Working data
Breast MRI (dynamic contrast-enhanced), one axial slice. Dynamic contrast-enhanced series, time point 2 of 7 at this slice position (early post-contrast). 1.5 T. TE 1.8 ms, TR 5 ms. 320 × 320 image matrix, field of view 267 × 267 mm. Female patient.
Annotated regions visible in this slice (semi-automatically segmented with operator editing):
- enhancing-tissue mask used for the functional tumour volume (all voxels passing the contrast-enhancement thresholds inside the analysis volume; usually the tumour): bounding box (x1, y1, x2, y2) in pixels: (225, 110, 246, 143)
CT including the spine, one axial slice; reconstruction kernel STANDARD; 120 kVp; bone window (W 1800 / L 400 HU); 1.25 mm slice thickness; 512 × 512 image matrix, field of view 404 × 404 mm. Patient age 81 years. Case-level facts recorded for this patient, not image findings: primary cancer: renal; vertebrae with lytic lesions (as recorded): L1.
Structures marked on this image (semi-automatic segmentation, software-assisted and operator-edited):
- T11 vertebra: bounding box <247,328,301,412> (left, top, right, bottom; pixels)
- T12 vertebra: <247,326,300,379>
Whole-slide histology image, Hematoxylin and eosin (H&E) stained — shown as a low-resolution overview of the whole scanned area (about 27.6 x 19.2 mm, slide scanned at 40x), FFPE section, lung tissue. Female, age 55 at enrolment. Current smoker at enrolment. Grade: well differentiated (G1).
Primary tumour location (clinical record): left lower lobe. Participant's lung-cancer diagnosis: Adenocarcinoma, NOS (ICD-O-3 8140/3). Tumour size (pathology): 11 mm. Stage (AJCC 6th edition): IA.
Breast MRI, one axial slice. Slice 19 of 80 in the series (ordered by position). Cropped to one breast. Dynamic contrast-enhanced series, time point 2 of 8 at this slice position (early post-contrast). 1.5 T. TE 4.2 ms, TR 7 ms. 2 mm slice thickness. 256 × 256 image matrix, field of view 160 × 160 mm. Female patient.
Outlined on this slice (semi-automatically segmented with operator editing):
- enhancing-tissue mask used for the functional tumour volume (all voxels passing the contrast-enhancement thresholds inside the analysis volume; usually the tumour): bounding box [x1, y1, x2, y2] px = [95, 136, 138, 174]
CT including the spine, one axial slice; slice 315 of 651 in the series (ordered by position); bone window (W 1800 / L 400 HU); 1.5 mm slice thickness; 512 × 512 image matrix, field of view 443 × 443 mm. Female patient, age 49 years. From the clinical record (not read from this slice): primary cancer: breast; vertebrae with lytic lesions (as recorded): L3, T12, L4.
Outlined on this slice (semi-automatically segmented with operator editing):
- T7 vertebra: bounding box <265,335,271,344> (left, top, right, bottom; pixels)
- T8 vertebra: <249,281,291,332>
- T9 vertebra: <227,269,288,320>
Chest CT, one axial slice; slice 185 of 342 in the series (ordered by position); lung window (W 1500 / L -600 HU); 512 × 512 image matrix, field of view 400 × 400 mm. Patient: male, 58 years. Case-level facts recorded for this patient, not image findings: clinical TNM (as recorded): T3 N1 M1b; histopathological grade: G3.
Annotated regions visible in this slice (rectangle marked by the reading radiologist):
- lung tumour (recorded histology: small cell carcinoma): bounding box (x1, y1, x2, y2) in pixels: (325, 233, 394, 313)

Exercise details
Wherever a line of the data holds "cancer", copy that line.

Response
CT including the spine, one axial slice; reconstruction kernel STANDARD; 120 kVp; bone window (W 1800 / L 400 HU); 1.25 mm slice thickness; 512 × 512 image matrix, field of view 404 × 404 mm. Patient age 81 years. Case-level facts recorded for this patient, not image findings: primary cancer: renal; vertebrae with lytic lesions (as recorded): L1.
Primary tumour location (clinical record): left lower lobe. Participant's lung-cancer diagnosis: Adenocarcinoma, NOS (ICD-O-3 8140/3). Tumour size (pathology): 11 mm. Stage (AJCC 6th edition): IA.
CT including the spine, one axial slice; slice 315 of 651 in the series (ordered by position); bone window (W 1800 / L 400 HU); 1.5 mm slice thickness; 512 × 512 image matrix, field of view 443 × 443 mm. Female patient, age 49 years. From the clinical record (not read from this slice): primary cancer: breast; vertebrae with lytic lesions (as recorded): L3, T12, L4.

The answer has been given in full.